By prolonged heating to 13o to 16o °, the resin is clear and is meltable, it is first converted into an alcohol-soluble state; with further heating to 13o to 16o ° the solubility gradually decreases, and the viscosity increases until it has become completely insoluble and hard.

During this melting process, the resin changes color to dark brown and forms small amounts of pyridine, indicating a reaction between acrolein and urea is due.
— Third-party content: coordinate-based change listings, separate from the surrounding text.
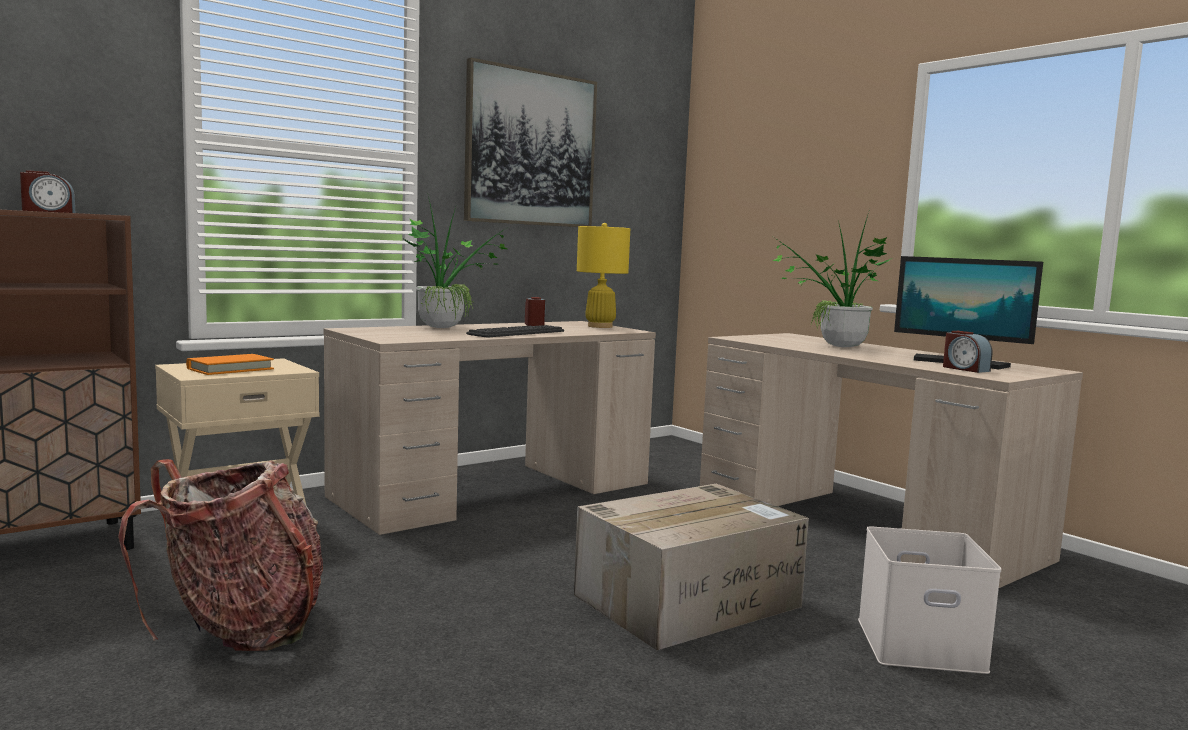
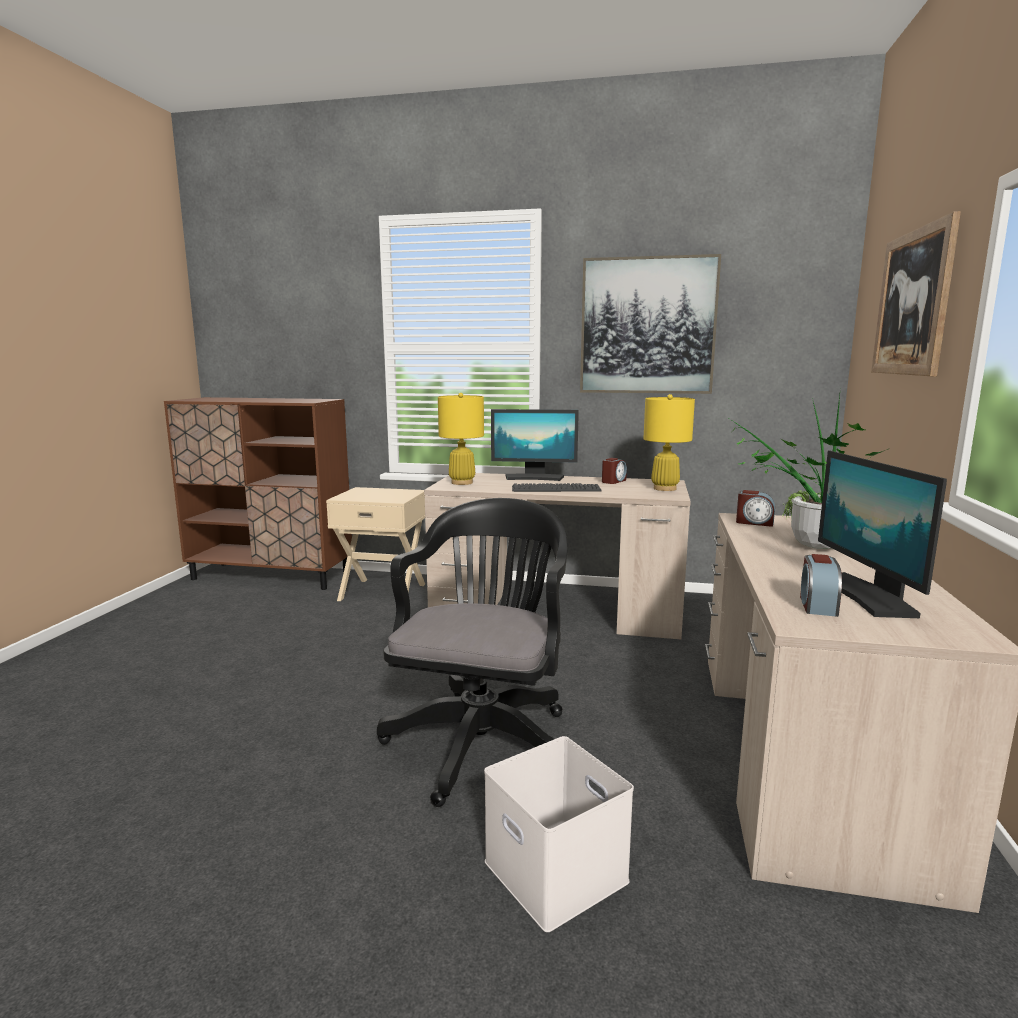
camera: 50 degrees right, 5 degrees up
(48, 212) = (303, 399): alarm clock -> alarm clock (754, 522)
(230, 369) = (372, 495): orange book -> none
(241, 628) = (271, 648): backpack -> none
(392, 335) = (462, 483): none -> yellow table lamp
(447, 327) = (534, 478): potted plant -> monitor
(689, 600) = (483, 738): cardboard box -> black office chair
(801, 150) = (912, 303): none -> picture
The resins are found on their own or with other synthetic or natural resins together use, e.g. B. with copal, rosin, drying oils, polyacrylic and polymethacrylic acid and its derivatives, polyvinyl compounds, polystyrene, polybutadiene, Polyketene or alkyd resins etc. They give lightfast, high-gloss to matt clear lacquers with very good adhesion, which are suitable for metals, wood, leather, textiles and building materials such as stones, bricks, are very suitable. Furthermore you can they together with cellulose esters as paint raw material, as auxiliary layers for. Safety glasses, for animalizing rayon and cellulose, as an additive to viscose spinning solutions to improve tear resistance, crease resistance, shrink resistance, the swelling and abrasion resistance, the handle of the finished webs and for matting, as an adhesive, provided with paints and fillers, alone or in combination with other natural or synthetic resins, as molding and injection molding compounds, as plasticizers or plasticizers, as an additive for natural and synthetic rubber, as an insulating material for cables and other products of high and low current technology and for records Find use, also in the manufacture of plastics and for waterproofing of films made from regenerated cellulose.

Claims (3)

PATENT CLAIMS: i. Process for the production of resinous condensation products from arylsulfonamides and aldehydes, characterized in that arylsulfonamides and or or their N-monoalkyl or. Core substitution products with acrolein in the presence of basic, neutral or acidic catalysts in continuous or stepwise Process to be brought to reaction. 2. The method according to claim i, characterized in that that the reaction mixture before, during or after the condensation additives, such as emollients. 3. The method according to claim i and 2, characterized in that the reaction of aryl sulfonamides and their N-monoalkyl or core substitution products with acrolein is carried out in such a way that the acrolein is partially replaced by other saturated or unsaturated aldehydes. q .. The method according to claim i to 3, characterized in that such compounds are incorporated into the reaction mixture which enter into condensation with the aldehydes, such as. B. urea and its derivatives, for example sulfourea or N-alkyl or arylureas, guanidine or acetanilide and its N-alkyl or ring-substituted compounds, cyanamide and its polymers, * carbodiimides, mono- or polyhydric phenols and their derivatives or by themselves in mixtures. 5. The method according to claim i to q., Characterized in that the reaction of aryl sulfonamides and their N-monoalkyl or core substitution products with acrolein is carried out with changing pg. To distinguish the subject of the application from the state of the art, the following publications were taken into account in the granting procedure: German patent specification .... No. 569 o2i; USA.- 165q.215.